I'm a new member on the forum. I joined because of the challenge in finding anyone who shares my love of classical music and enjoys discussing composers, specific pieces, and discovering more about it. I also compose orchestral music. I chose as an opening topic to mention Vaughan Williams' Tuba concerto for comments. Here's why: There's not many recordings of it, and it's not a very commonly known piece. When I first found it I thought it would turn out to be a fun and unique idea, a novelty piece, but not something you necessarily come back to, but I sure come back to it. Vaughan Williams' music really appeals to me, he has a knack not only for great melody, but development. The Tuba Concerto may seem to some a novelty, but I've found it to be a well constructed and highly listenable piece. It doesn't reach the heights of inspiration as, say the 2nd, 4th, or 5th, but it's just, well, a great piece of music nevertheless.
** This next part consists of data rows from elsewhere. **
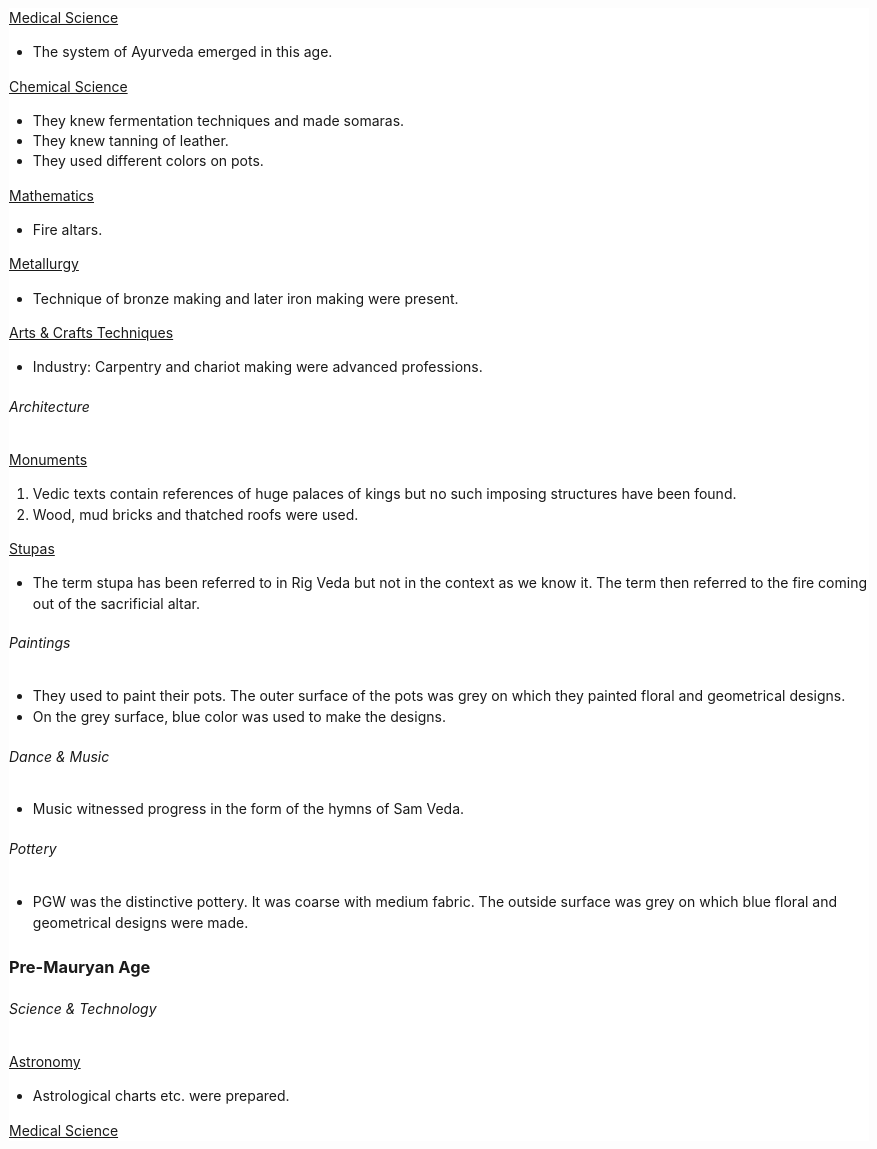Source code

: [Medical Science]()

- The system of Ayurveda emerged in this age. 

[Chemical Science]()

- They knew fermentation techniques and made somaras.
- They knew tanning of leather.
- They used different colors on pots. 

[Mathematics]()

- Fire altars. 

[Metallurgy]()

- Technique of bronze making and later iron making were present. 

[Arts & Crafts Techniques]()

- Industry: Carpentry and chariot making were advanced professions. 

###### Architecture

[Monuments]()

1. Vedic texts contain references of huge palaces of kings but no such imposing structures have been found.
2. Wood, mud bricks and thatched roofs were used. 

[Stupas]()

- The term stupa has been referred to in Rig Veda but not in the context as we know it. The term then referred to the fire coming out of the sacrificial altar. 

###### Paintings

- They used to paint their pots. The outer surface of the pots was grey on which they painted floral and geometrical designs.
- On the grey surface, blue color was used to make the designs. 

###### Dance & Music

- Music witnessed progress in the form of the hymns of Sam Veda. 

###### Pottery

- PGW was the distinctive pottery. It was coarse with medium fabric. The outside surface was grey on which blue floral and geometrical designs were made.    



### Pre-Mauryan Age      

###### Science & Technology 

[Astronomy]()

- Astrological charts etc. were prepared. 

[Medical Science]()
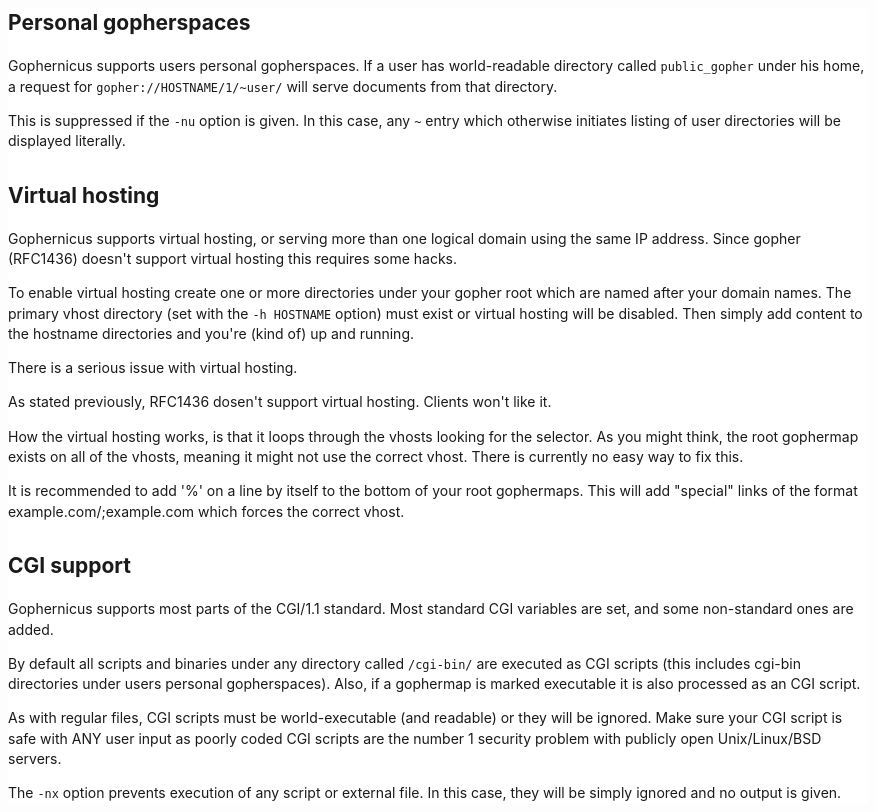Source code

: ## Personal gopherspaces

Gophernicus supports users personal gopherspaces. If a user has
world-readable directory called `public_gopher` under his home, a
request for `gopher://HOSTNAME/1/~user/` will serve documents from
that directory.

This is suppressed if the `-nu` option is given.
In this case, any `~` entry which otherwise initiates listing
of user directories will be displayed literally.

## Virtual hosting

Gophernicus supports virtual hosting, or serving more than one logical
domain using the same IP address. Since gopher (RFC1436) doesn't
support virtual hosting this requires some hacks.

To enable virtual hosting create one or more directories under your
gopher root which are named after your domain names. The primary vhost
directory (set with the `-h HOSTNAME` option) must exist or virtual
hosting will be disabled. Then simply add content to the hostname
directories and you're (kind of) up and running.

There is a serious issue with virtual hosting.

As stated previously, RFC1436 dosen't support virtual hosting. Clients won't
like it.

How the virtual hosting works, is that it loops through the vhosts looking for
the selector. As you might think, the root gophermap exists on all of the
vhosts, meaning it might not use the correct vhost. There is currently no easy
way to fix this.

It is recommended to add '%' on a line by itself to the bottom of your root
gophermaps. This will add "special" links of the format example.com/;example.com
which forces the correct vhost. 

## CGI support

Gophernicus supports most parts of the CGI/1.1 standard. Most standard
CGI variables are set, and some non-standard ones are added.

By default all scripts and binaries under any directory called
`/cgi-bin/` are executed as CGI scripts (this includes cgi-bin
directories under users personal gopherspaces). Also, if a gophermap
is marked executable it is also processed as an CGI script.

As with regular files, CGI scripts must be world-executable (and
readable) or they will be ignored. Make sure your CGI script is safe
with ANY user input as poorly coded CGI scripts are the number 1
security problem with publicly open Unix/Linux/BSD servers.

The `-nx` option prevents execution of any script or external file.
In this case, they will be simply ignored and no output is given.
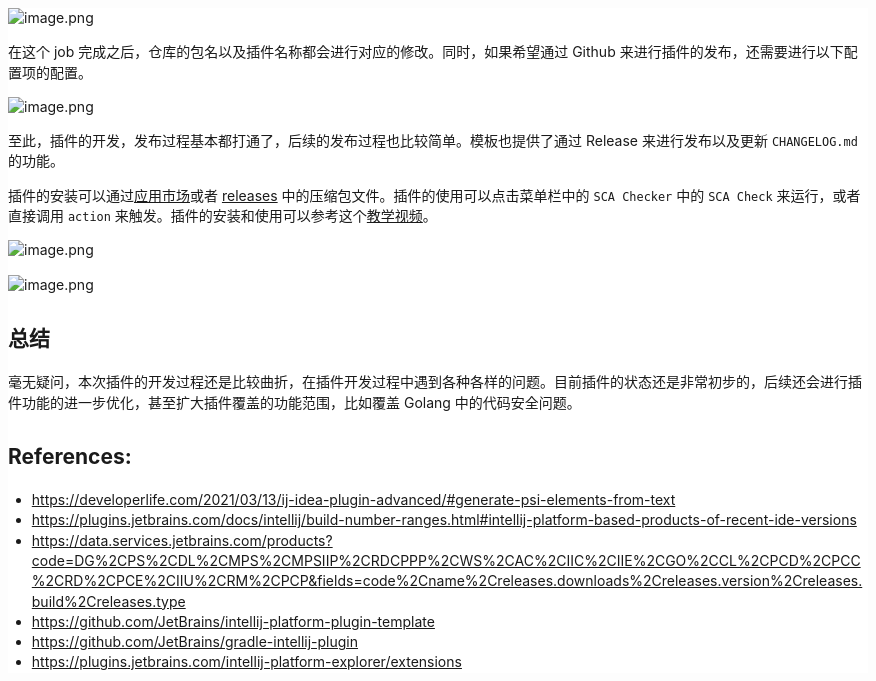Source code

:![image.png](https://s2.loli.net/2022/05/03/WE5SDukXvYwTQ4n.png)

在这个 job 完成之后，仓库的包名以及插件名称都会进行对应的修改。同时，如果希望通过 Github 来进行插件的发布，还需要进行以下配置项的配置。

![image.png](https://s2.loli.net/2022/05/03/KtuXpiqyf6EFsYm.png)

至此，插件的开发，发布过程基本都打通了，后续的发布过程也比较简单。模板也提供了通过 Release 来进行发布以及更新 `CHANGELOG.md` 的功能。

插件的安装可以通过[应用市场](https://plugins.jetbrains.com/plugin/19098-sca-checker)或者 [releases](https://github.com/madneal/sec-dog/releases) 中的压缩包文件。插件的使用可以点击菜单栏中的 `SCA Checker` 中的 `SCA Check` 来运行，或者直接调用 `action` 来触发。插件的安装和使用可以参考这个[教学视频](https://www.bilibili.com/video/BV1u44y1g752/)。

![image.png](https://user-images.githubusercontent.com/12164075/166859685-3ced9cbf-6260-4c4f-8653-8457f6d035b4.png)

![image.png](https://user-images.githubusercontent.com/12164075/166859772-079e6b39-d767-41c0-9805-98863c61ffda.png)

## 总结

毫无疑问，本次插件的开发过程还是比较曲折，在插件开发过程中遇到各种各样的问题。目前插件的状态还是非常初步的，后续还会进行插件功能的进一步优化，甚至扩大插件覆盖的功能范围，比如覆盖 Golang 中的代码安全问题。

## References:

* https://developerlife.com/2021/03/13/ij-idea-plugin-advanced/#generate-psi-elements-from-text
* https://plugins.jetbrains.com/docs/intellij/build-number-ranges.html#intellij-platform-based-products-of-recent-ide-versions
* https://data.services.jetbrains.com/products?code=DG%2CPS%2CDL%2CMPS%2CMPSIIP%2CRDCPPP%2CWS%2CAC%2CIIC%2CIIE%2CGO%2CCL%2CPCD%2CPCC%2CRD%2CPCE%2CIIU%2CRM%2CPCP&fields=code%2Cname%2Creleases.downloads%2Creleases.version%2Creleases.build%2Creleases.type
* https://github.com/JetBrains/intellij-platform-plugin-template
* https://github.com/JetBrains/gradle-intellij-plugin
* https://plugins.jetbrains.com/intellij-platform-explorer/extensions
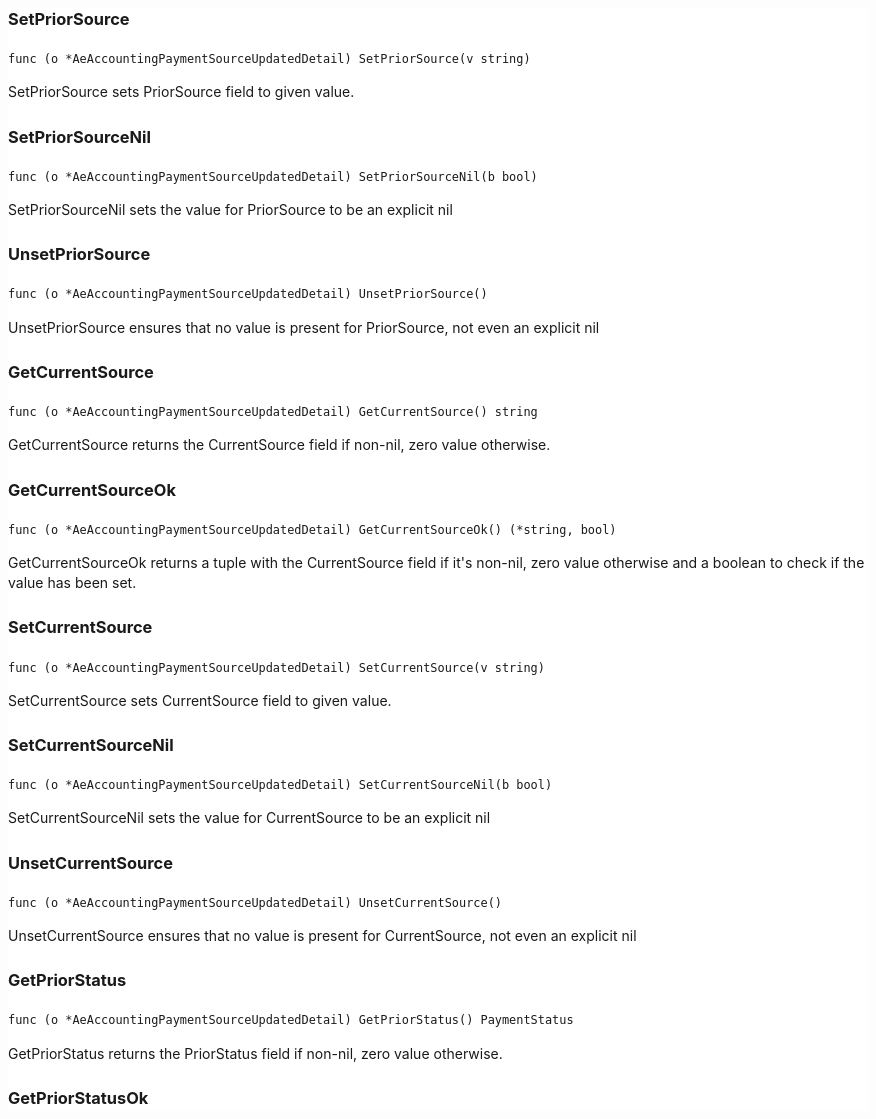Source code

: ### SetPriorSource

`func (o *AeAccountingPaymentSourceUpdatedDetail) SetPriorSource(v string)`

SetPriorSource sets PriorSource field to given value.


### SetPriorSourceNil

`func (o *AeAccountingPaymentSourceUpdatedDetail) SetPriorSourceNil(b bool)`

 SetPriorSourceNil sets the value for PriorSource to be an explicit nil

### UnsetPriorSource
`func (o *AeAccountingPaymentSourceUpdatedDetail) UnsetPriorSource()`

UnsetPriorSource ensures that no value is present for PriorSource, not even an explicit nil
### GetCurrentSource

`func (o *AeAccountingPaymentSourceUpdatedDetail) GetCurrentSource() string`

GetCurrentSource returns the CurrentSource field if non-nil, zero value otherwise.

### GetCurrentSourceOk

`func (o *AeAccountingPaymentSourceUpdatedDetail) GetCurrentSourceOk() (*string, bool)`

GetCurrentSourceOk returns a tuple with the CurrentSource field if it's non-nil, zero value otherwise
and a boolean to check if the value has been set.

### SetCurrentSource

`func (o *AeAccountingPaymentSourceUpdatedDetail) SetCurrentSource(v string)`

SetCurrentSource sets CurrentSource field to given value.


### SetCurrentSourceNil

`func (o *AeAccountingPaymentSourceUpdatedDetail) SetCurrentSourceNil(b bool)`

 SetCurrentSourceNil sets the value for CurrentSource to be an explicit nil

### UnsetCurrentSource
`func (o *AeAccountingPaymentSourceUpdatedDetail) UnsetCurrentSource()`

UnsetCurrentSource ensures that no value is present for CurrentSource, not even an explicit nil
### GetPriorStatus

`func (o *AeAccountingPaymentSourceUpdatedDetail) GetPriorStatus() PaymentStatus`

GetPriorStatus returns the PriorStatus field if non-nil, zero value otherwise.

### GetPriorStatusOk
Any other listeners who really enjoy this piece? 

Also, some of my personal favorite composers are: Walton, Debussy, Sibelius, Shostakovitch, Bartok, Mahler, Nielsen, Liszt, Barber, Von Weber, Berlioz, and Saint Saens. 

Donn


----------



## Delicious Manager (Jul 16, 2008)

The Tuba Concerto was one of the first pieces by Vaughan Williams that I got to know well. My best mate at the time was a tuba player and so perhaps that's not surprising. I enjoy the piece and agree that it should not be seen as a 'novelty' piece. His piece written for harmonica player Larry Adler, the _Romance for Harmonica and Orchestra_, is also worth a listen.






Other tuba concertos well worth a listen include those by Edward Gregson and Kalevi Aho.


----------